*TASK STATEMENT*: From the entries below, copy exactly the lines from the one that contains "1249,153 L 1272,204" through the one that contains "1424,348 L 1434,371", both included, and only those.

= = = = = = =

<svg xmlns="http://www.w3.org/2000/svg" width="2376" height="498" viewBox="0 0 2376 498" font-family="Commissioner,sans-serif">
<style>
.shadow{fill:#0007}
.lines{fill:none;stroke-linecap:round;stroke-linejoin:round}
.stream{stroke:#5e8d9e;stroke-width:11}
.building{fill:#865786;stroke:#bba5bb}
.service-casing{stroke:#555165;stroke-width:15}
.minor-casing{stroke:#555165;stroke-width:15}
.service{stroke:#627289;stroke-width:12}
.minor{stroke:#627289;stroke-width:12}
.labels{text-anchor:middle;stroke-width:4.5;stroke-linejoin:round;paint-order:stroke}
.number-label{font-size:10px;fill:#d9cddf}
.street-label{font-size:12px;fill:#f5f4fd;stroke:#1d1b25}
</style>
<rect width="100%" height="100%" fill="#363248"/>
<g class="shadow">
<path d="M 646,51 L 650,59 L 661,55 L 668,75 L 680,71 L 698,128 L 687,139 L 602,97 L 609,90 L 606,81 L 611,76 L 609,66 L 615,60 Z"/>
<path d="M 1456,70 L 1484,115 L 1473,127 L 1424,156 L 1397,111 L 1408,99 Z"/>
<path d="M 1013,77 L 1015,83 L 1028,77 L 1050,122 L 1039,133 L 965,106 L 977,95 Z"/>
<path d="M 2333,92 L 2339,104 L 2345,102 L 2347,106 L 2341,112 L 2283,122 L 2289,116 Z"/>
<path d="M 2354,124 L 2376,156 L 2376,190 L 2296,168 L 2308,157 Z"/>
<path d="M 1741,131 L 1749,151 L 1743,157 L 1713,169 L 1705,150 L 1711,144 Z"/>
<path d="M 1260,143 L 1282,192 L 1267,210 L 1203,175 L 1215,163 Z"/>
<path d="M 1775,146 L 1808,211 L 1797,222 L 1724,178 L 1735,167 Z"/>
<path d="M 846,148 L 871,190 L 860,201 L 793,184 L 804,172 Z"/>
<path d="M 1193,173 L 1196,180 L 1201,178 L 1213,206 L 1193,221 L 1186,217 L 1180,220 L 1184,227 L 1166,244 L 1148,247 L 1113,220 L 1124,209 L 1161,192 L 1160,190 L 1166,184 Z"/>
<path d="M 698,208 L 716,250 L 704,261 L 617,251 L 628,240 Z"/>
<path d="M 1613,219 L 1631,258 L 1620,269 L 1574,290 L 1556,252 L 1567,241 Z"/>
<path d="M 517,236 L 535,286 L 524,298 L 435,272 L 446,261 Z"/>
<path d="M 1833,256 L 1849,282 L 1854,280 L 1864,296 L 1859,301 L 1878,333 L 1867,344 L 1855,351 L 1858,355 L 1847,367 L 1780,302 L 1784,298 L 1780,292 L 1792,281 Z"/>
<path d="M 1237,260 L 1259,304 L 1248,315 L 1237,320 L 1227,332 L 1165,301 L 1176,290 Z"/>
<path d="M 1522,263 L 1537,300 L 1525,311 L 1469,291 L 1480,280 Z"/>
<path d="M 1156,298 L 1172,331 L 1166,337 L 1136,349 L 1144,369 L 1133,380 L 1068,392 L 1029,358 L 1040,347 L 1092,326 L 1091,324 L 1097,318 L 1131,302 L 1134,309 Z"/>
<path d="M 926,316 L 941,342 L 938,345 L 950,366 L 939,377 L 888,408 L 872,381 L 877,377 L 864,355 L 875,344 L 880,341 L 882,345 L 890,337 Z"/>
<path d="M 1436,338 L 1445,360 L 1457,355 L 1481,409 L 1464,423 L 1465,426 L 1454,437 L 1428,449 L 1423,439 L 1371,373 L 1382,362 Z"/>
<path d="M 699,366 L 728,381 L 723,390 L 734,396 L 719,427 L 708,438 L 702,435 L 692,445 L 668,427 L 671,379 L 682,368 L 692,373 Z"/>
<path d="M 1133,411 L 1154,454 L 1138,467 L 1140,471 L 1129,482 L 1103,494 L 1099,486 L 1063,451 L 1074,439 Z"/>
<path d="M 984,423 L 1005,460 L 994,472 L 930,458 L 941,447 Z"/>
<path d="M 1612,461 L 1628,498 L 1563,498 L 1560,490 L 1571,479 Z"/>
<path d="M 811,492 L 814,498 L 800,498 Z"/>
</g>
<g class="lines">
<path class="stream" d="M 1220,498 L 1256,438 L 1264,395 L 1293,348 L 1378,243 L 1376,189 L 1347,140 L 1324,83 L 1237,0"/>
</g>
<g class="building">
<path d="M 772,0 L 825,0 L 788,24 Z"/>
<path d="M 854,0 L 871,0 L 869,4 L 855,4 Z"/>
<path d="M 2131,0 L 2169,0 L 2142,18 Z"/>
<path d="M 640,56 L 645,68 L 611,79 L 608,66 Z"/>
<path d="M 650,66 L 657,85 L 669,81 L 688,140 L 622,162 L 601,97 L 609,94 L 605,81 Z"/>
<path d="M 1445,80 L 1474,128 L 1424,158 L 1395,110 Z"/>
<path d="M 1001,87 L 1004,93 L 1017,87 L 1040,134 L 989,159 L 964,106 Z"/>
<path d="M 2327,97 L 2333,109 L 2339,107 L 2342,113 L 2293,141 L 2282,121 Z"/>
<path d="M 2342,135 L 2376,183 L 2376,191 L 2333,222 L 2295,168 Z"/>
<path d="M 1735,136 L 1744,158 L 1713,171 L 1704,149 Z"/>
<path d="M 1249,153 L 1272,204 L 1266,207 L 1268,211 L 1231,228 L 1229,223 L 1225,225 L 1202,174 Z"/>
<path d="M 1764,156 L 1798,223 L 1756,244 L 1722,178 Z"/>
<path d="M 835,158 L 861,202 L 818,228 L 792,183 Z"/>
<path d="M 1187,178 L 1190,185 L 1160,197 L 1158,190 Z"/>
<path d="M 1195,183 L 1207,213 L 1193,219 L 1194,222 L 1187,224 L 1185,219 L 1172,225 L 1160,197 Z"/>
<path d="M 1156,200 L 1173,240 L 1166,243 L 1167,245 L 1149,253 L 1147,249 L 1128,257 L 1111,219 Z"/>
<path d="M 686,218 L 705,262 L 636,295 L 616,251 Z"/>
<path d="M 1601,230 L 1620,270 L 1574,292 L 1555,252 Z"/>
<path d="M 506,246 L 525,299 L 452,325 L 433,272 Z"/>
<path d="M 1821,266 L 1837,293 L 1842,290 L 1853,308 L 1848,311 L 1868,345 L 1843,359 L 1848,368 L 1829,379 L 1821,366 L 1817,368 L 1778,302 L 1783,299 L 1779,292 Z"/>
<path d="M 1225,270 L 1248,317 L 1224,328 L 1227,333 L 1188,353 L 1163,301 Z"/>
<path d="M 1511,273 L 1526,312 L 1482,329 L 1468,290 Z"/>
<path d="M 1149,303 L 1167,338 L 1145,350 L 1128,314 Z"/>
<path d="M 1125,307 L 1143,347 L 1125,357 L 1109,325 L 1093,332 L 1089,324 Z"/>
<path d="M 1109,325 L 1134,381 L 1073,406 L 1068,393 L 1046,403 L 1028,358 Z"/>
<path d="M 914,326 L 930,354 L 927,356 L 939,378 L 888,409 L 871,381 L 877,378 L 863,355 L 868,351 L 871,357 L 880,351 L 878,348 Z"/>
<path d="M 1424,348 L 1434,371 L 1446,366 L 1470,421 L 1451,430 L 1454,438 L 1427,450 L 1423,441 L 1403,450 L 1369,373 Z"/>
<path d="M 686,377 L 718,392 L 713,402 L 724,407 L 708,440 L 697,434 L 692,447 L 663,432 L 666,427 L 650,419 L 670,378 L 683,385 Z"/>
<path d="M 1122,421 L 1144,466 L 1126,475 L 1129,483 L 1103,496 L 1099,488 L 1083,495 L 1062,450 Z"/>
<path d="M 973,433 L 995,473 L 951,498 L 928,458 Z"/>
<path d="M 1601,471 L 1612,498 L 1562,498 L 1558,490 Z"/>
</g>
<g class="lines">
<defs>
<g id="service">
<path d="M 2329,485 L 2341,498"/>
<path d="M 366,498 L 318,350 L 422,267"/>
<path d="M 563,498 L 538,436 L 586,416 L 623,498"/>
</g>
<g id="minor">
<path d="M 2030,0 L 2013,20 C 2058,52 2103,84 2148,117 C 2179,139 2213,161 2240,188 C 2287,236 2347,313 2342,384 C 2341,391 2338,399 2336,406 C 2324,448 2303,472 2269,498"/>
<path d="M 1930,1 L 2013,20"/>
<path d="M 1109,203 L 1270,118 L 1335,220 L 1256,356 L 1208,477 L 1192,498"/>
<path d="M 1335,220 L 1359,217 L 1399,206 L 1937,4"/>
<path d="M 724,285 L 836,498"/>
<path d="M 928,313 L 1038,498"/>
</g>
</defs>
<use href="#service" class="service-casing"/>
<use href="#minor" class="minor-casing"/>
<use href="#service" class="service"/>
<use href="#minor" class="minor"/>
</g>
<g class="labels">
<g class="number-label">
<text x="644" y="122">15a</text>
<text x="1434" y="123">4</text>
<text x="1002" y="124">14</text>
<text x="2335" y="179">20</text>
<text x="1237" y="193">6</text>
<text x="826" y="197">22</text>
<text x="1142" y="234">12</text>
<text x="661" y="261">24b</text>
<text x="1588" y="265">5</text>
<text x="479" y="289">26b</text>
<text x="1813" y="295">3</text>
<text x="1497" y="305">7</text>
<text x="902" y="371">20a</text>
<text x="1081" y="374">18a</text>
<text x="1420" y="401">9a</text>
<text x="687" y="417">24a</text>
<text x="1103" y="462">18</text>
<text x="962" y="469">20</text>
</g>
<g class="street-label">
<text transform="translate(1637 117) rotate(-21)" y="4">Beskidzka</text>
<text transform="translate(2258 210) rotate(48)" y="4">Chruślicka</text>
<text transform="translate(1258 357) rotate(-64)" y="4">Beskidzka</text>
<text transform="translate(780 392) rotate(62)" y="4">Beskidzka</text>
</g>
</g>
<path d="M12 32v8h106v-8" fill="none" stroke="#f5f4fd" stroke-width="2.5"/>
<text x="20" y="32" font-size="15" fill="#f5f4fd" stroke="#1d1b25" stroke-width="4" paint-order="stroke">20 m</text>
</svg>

= = = = = = =

*TASK RESULT*:
<path d="M 1249,153 L 1272,204 L 1266,207 L 1268,211 L 1231,228 L 1229,223 L 1225,225 L 1202,174 Z"/>
<path d="M 1764,156 L 1798,223 L 1756,244 L 1722,178 Z"/>
<path d="M 835,158 L 861,202 L 818,228 L 792,183 Z"/>
<path d="M 1187,178 L 1190,185 L 1160,197 L 1158,190 Z"/>
<path d="M 1195,183 L 1207,213 L 1193,219 L 1194,222 L 1187,224 L 1185,219 L 1172,225 L 1160,197 Z"/>
<path d="M 1156,200 L 1173,240 L 1166,243 L 1167,245 L 1149,253 L 1147,249 L 1128,257 L 1111,219 Z"/>
<path d="M 686,218 L 705,262 L 636,295 L 616,251 Z"/>
<path d="M 1601,230 L 1620,270 L 1574,292 L 1555,252 Z"/>
<path d="M 506,246 L 525,299 L 452,325 L 433,272 Z"/>
<path d="M 1821,266 L 1837,293 L 1842,290 L 1853,308 L 1848,311 L 1868,345 L 1843,359 L 1848,368 L 1829,379 L 1821,366 L 1817,368 L 1778,302 L 1783,299 L 1779,292 Z"/>
<path d="M 1225,270 L 1248,317 L 1224,328 L 1227,333 L 1188,353 L 1163,301 Z"/>
<path d="M 1511,273 L 1526,312 L 1482,329 L 1468,290 Z"/>
<path d="M 1149,303 L 1167,338 L 1145,350 L 1128,314 Z"/>
<path d="M 1125,307 L 1143,347 L 1125,357 L 1109,325 L 1093,332 L 1089,324 Z"/>
<path d="M 1109,325 L 1134,381 L 1073,406 L 1068,393 L 1046,403 L 1028,358 Z"/>
<path d="M 914,326 L 930,354 L 927,356 L 939,378 L 888,409 L 871,381 L 877,378 L 863,355 L 868,351 L 871,357 L 880,351 L 878,348 Z"/>
<path d="M 1424,348 L 1434,371 L 1446,366 L 1470,421 L 1451,430 L 1454,438 L 1427,450 L 1423,441 L 1403,450 L 1369,373 Z"/>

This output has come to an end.